▶ _EXTRACT TO READ_
* * *

Now run the following snippet to check if your class works fine.

In [None]:
explainer = CAM(model, 'layer4')
cam = explainer(image_tensor, class_to_explain)
xai_utils.show_saliency(image_tensor, cam)

CAM opens up a new class of techniques for generating saliency maps, CAM being the simplest of the lot. GradCAM is an extention to CAM. 

### 3. GradCAM
[[Paper](https://arxiv.org/pdf/1610.02391.pdf)]

GradCAM is similar to CAM but here instead of multiplying the activations with the model weights, we use gradients when the outputs of the explained class is backpropagated through the model.

Clearly the class will look very similar to the CAM class. Here since we are using gradients as well, you need to use both forward and backward hooks.

In [None]:
class GradCAM(nn.Module):
    def __init__(self, model, feature_name):
        super(GradCAM, self).__init__()
        self.model = model
        self.feature_name = feature_name

        ###START CODE HERE####
        # Create the forward and backward hooks

        ###END CODE HERE###

    
    def forward(self, input_tensor, class_idx):
        ###START CODE HERE###

        # Forward pass

        # Backward pass through the outputs

        # Multiply the gradients and activations
        
        # Apply ReLU over the obtained product
        
        # Upsample the gradcam map to the image size
    
        ###END CODE HERE###

Now, run the snippet below

In [None]:
explainer = GradCAM(model, 'layer4')
gradcam = explainer(image_tensor, class_to_explain)
xai_utils.show_saliency(image_tensor, gradcam)

* * *

▶ _DATA BELOW_
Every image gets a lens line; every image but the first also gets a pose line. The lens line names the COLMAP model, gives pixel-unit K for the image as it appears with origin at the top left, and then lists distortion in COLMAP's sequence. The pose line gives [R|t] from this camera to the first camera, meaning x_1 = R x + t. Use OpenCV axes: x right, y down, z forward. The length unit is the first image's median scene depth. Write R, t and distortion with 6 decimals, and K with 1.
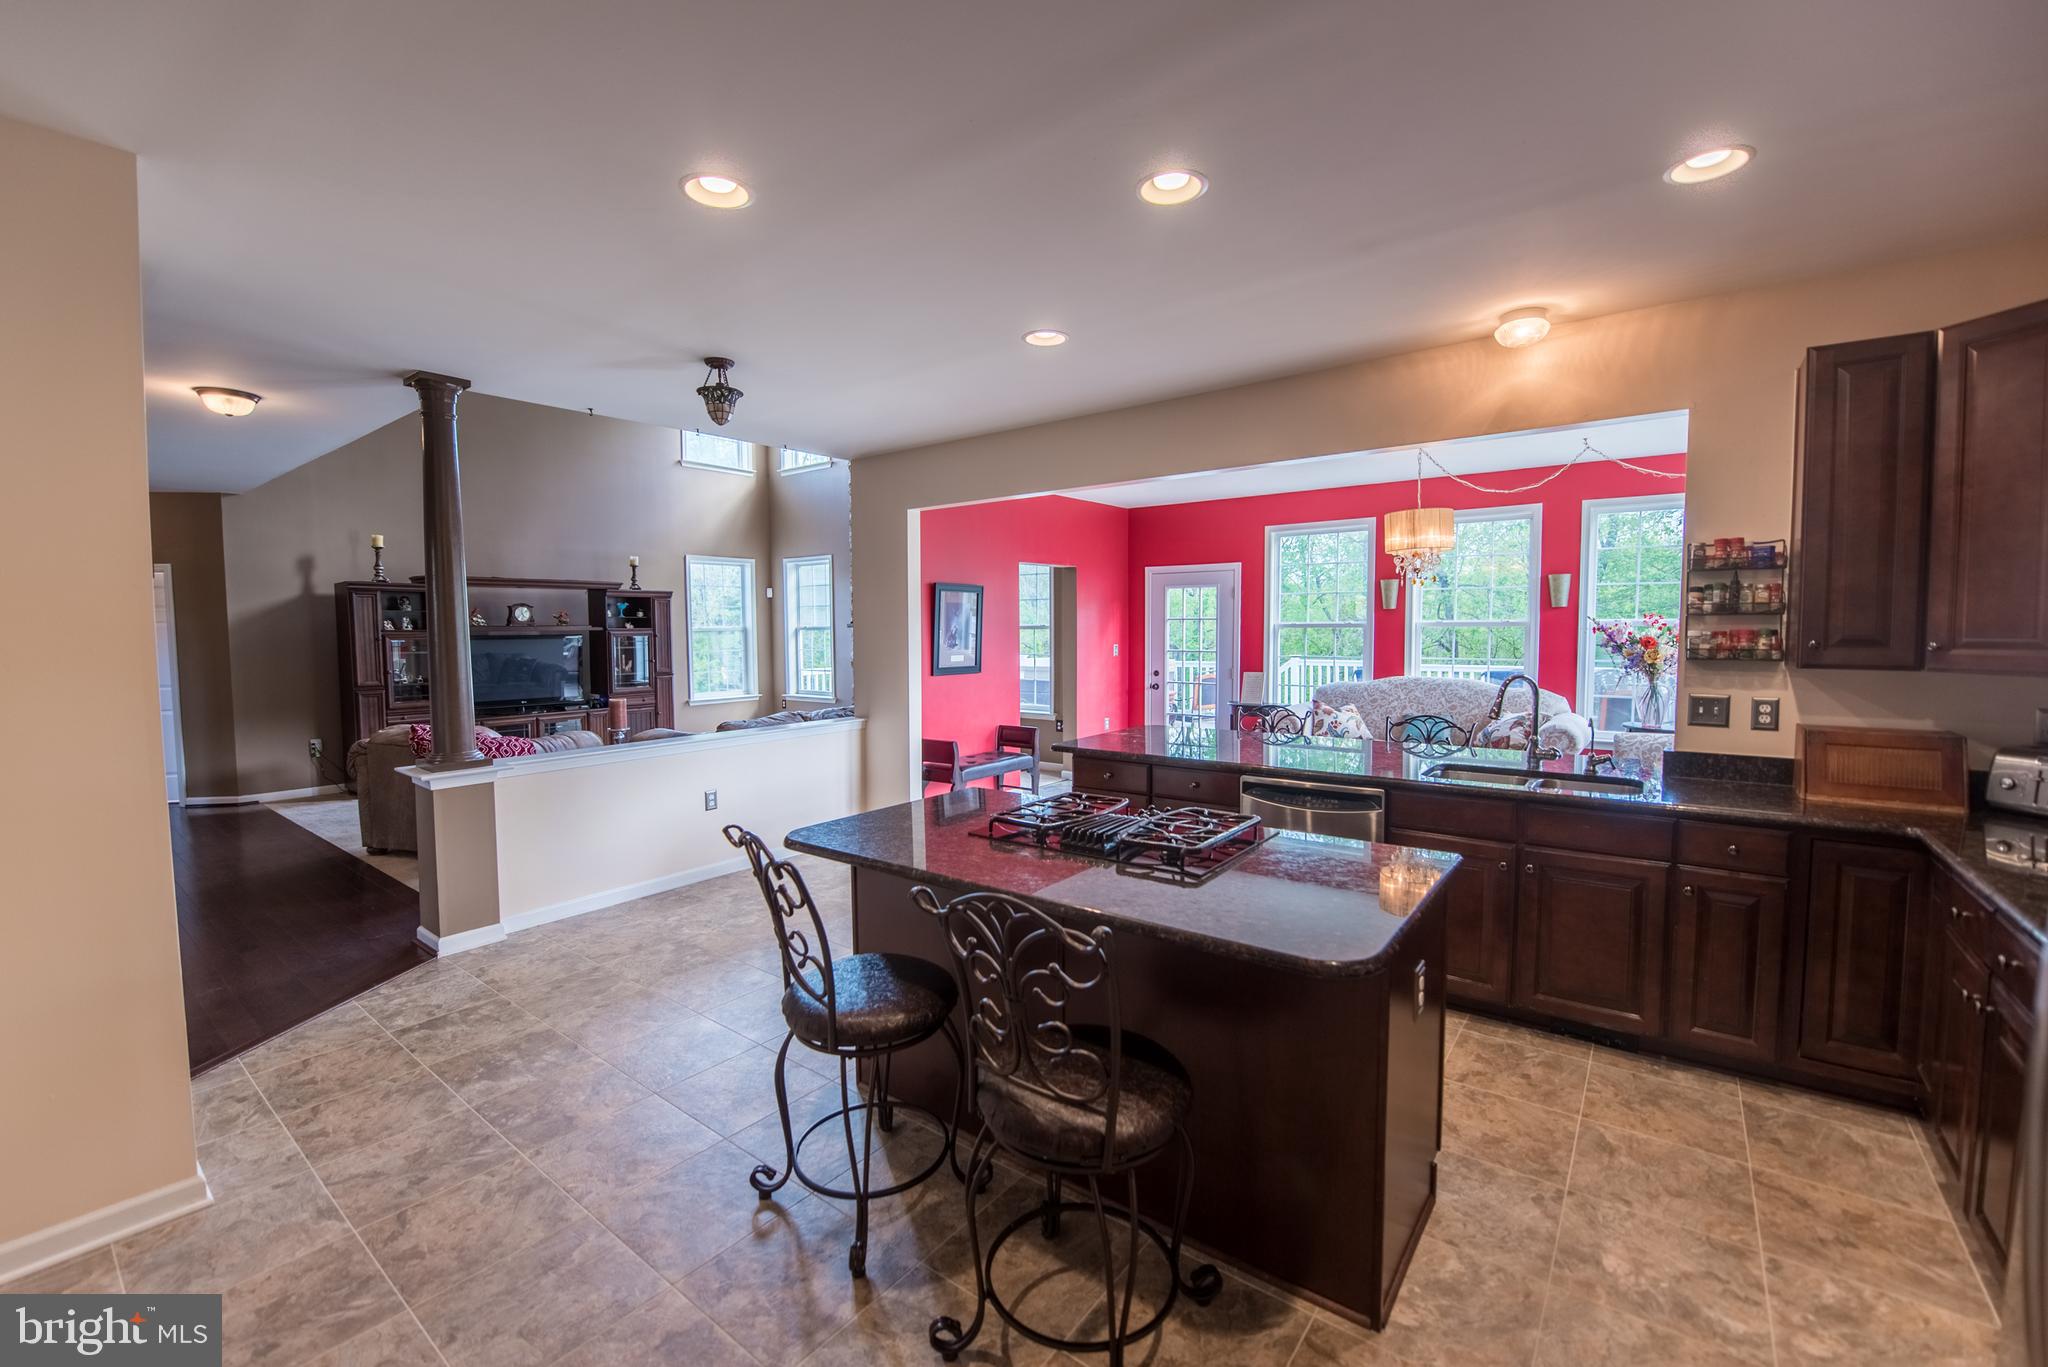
lens RADIAL K [[834.2, 0, 1022.5], [0, 834.2, 675.2], [0, 0, 1]] dist [-0.014187, -0.003636]
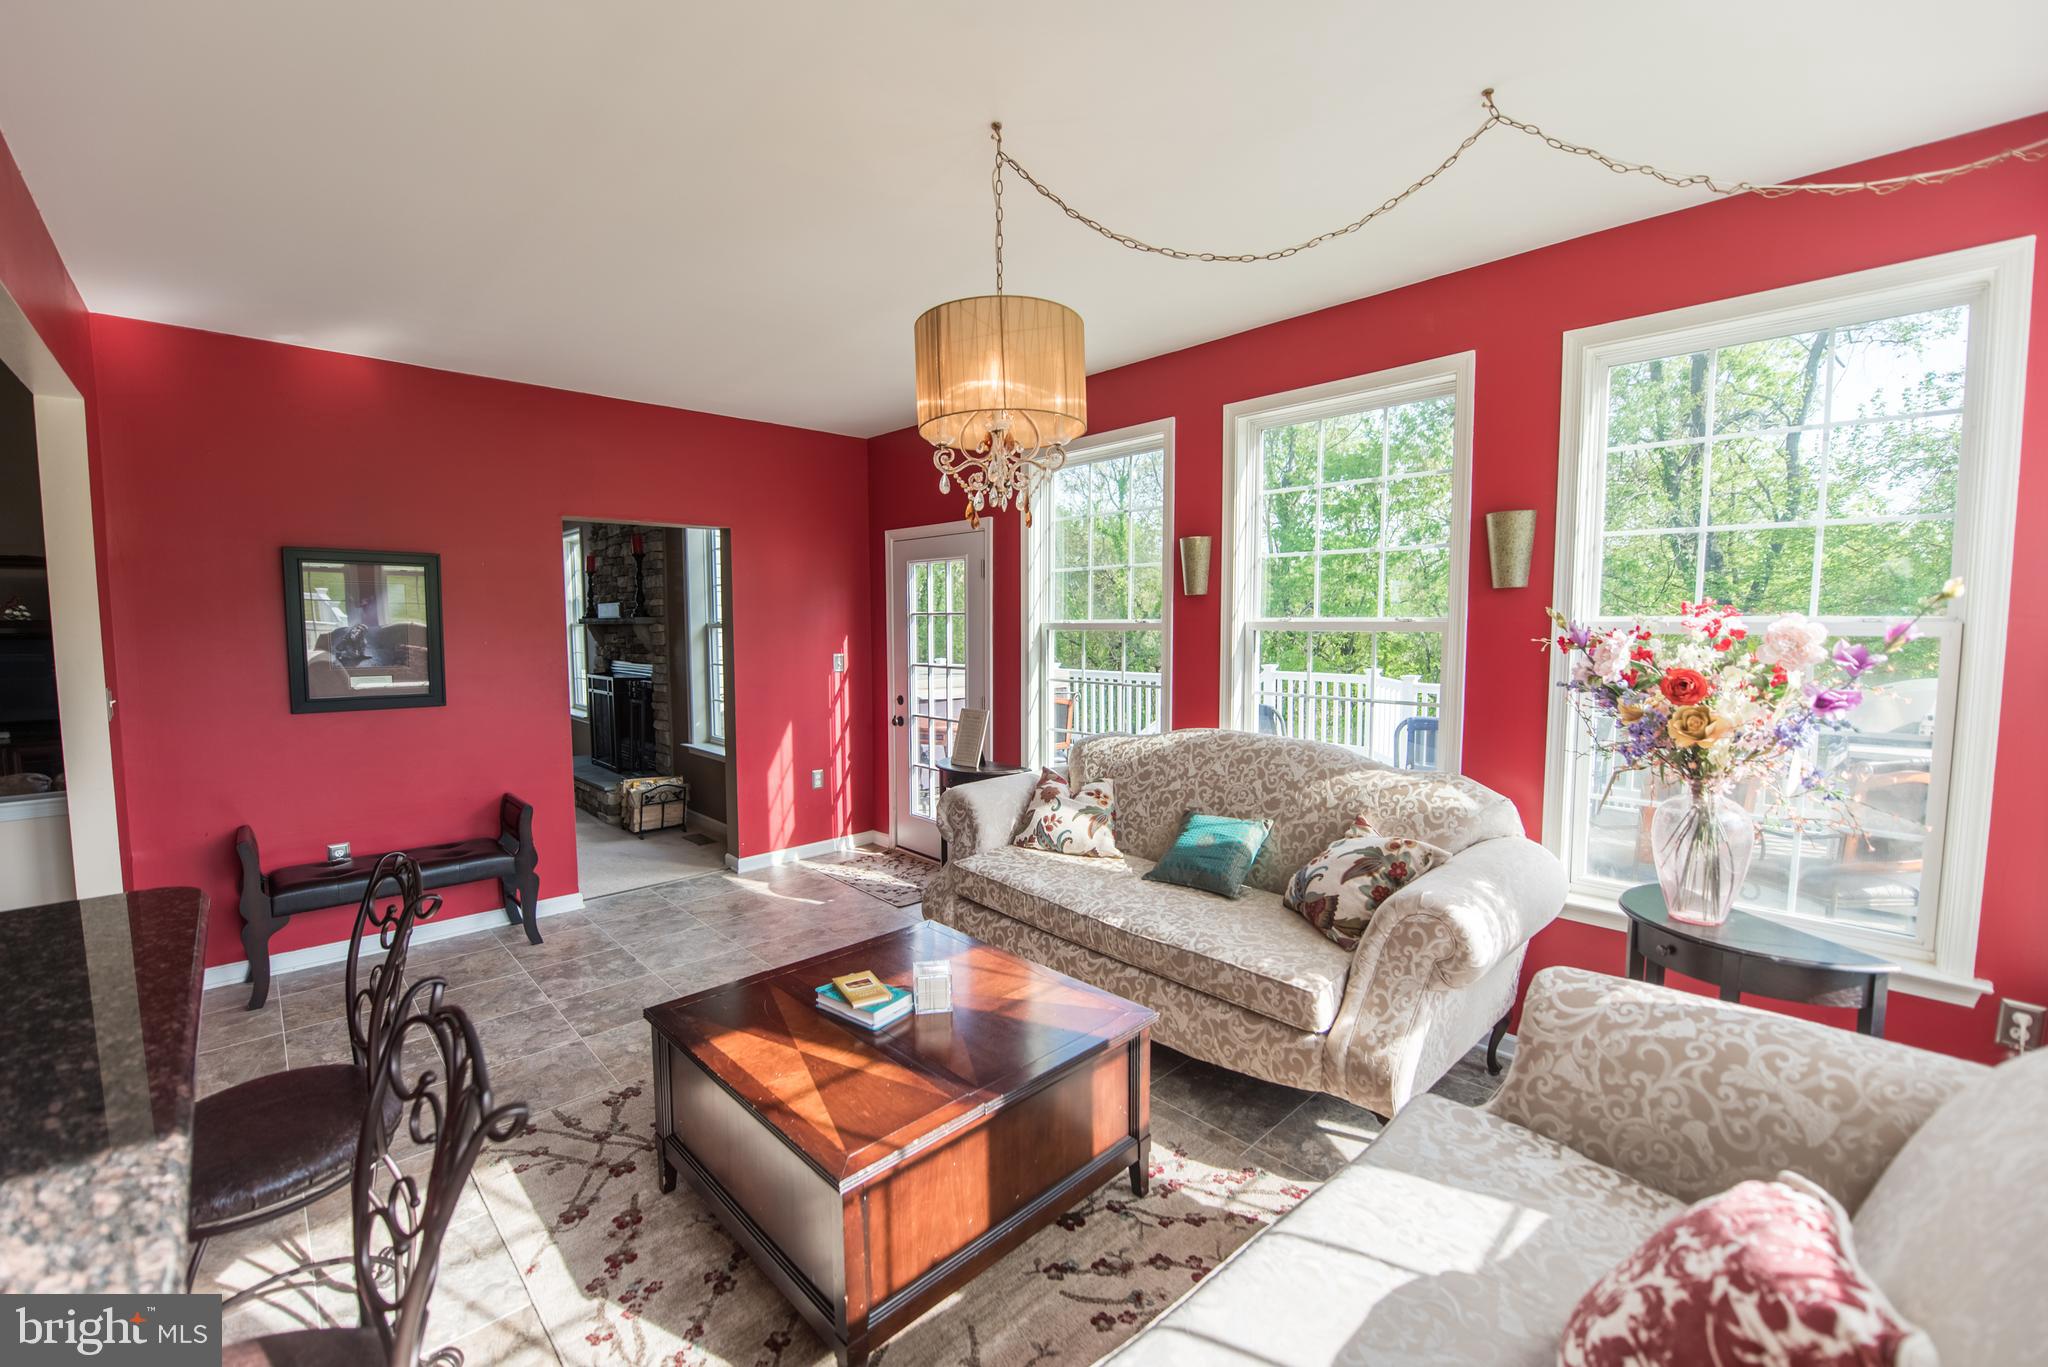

* * *

▶ _SET OF TASKS_
A. Using the GradCAM excerpt, say whether each statement agrees with it. Answer yes or no, and quote the words from the excerpt that decide it.
(i) GradCAM multiplies the activations with the model weights.
(ii) The GradCAM class needs both forward and backward hooks.
(iii) CAM is called the simplest of its class of techniques.
B. Answer these questions from the GradCAM excerpt.
(i) What layer name is passed in when the GradCAM explainer is created?
(ii) What is applied over the product of the gradients and activations?
(iii) Which function displays the saliency map?
C. Output the part of the GradCAM excerpt starting at "GradCAM is similar" and ending at "super(GradCAM, self).__init__()".
The lines are separate from the GradCAM excerpt.

▶ _EXPECTED RESULTS_
A.
(i) No: "instead of multiplying the activations with the model weights, we use gradients"
(ii) Yes: "you need to use both forward and backward hooks"
(iii) Yes: "CAM being the simplest of the lot"

B.
(i) 'layer4'
(ii) ReLU
(iii) xai_utils.show_saliency

C.
GradCAM is similar to CAM but here instead of multiplying the activations with the model weights, we use gradients when the outputs of the explained class is backpropagated through the model.

Clearly the class will look very similar to the CAM class. Here since we are using gradients as well, you need to use both forward and backward hooks.

In [None]:
class GradCAM(nn.Module):
    def __init__(self, model, feature_name):
        super(GradCAM, self).__init__()